Thanks to the Non-Profit Law Blog’s weekly curated link list, I learned that there is a new collaborative working on a way to provide a clearinghouse for raw, clean, and standardized nonprofit tax data gathered from Form 990 filings.
While that may not sound like it is relevant to your daily life at all, being able to easily access that day will make researching non-profits much easier, hopefully resulting in data which will support better decision making.
Drew McManus painstakingly extracted data from 990 filings from 2005 to 2022 for his annual Orchestra Compensation Report project on Adaptistration. He would frequently grumble about the fact that the data was not available in a machine readable format that would make that data so much easier to process and shift through. If I recall correctly, his go to source was the Pro Publica Non Profit Explorer which is contributing their data to this new clearinghouse.
Having good data about things like compensation can help advance equity and inclusion goals.
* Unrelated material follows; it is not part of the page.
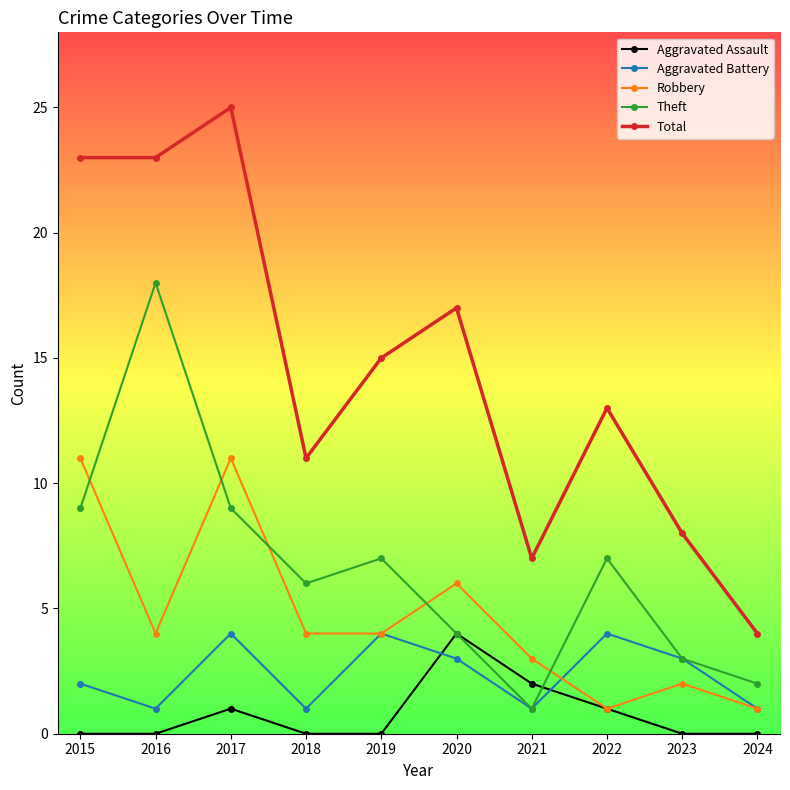

At which label does Aggravated Battery first exceed 3?

2017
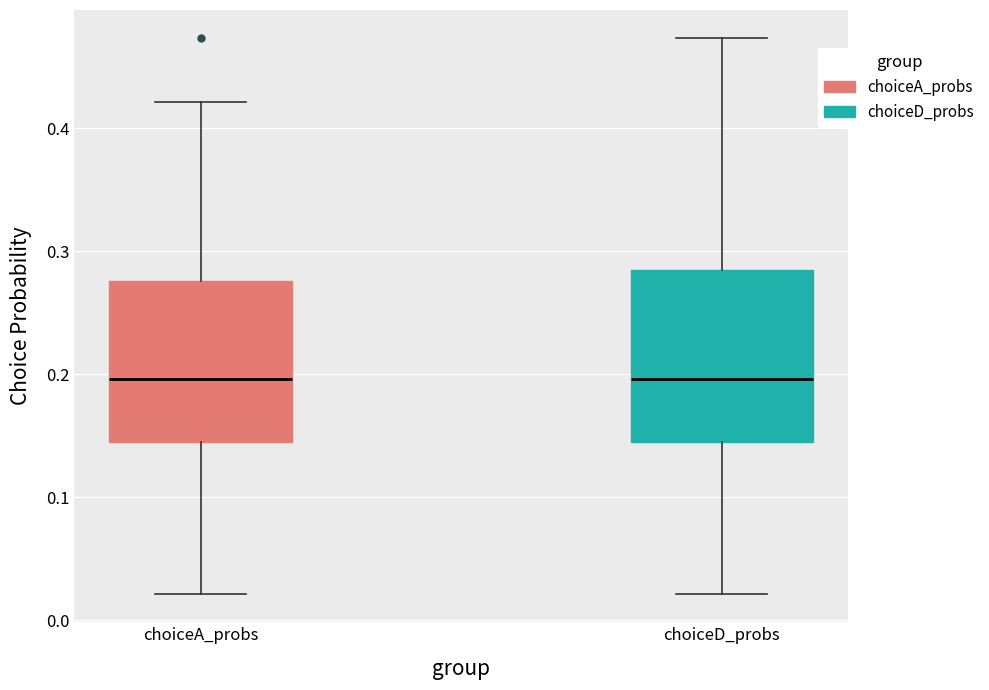

Where does the lower whisker of the box for choiceD_probs end on the y-axis? The values are not printed on the chart, so give them approximately, as read against the axis.

0.02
The Association of Performing Arts Professionals (APAP) is engaged in an Art Compensation Project for some of these very reasons.
Better data crunching capabilities can also facilitate the study of differences by region and discipline for revenues, expenses, impact of private vs. public & government based grant making, etc.
Given that there have been so many groups who have attempted to serve as a clearinghouse for 990 data, the biggest question perhaps is whether this new collaboration can make it work better than in the past.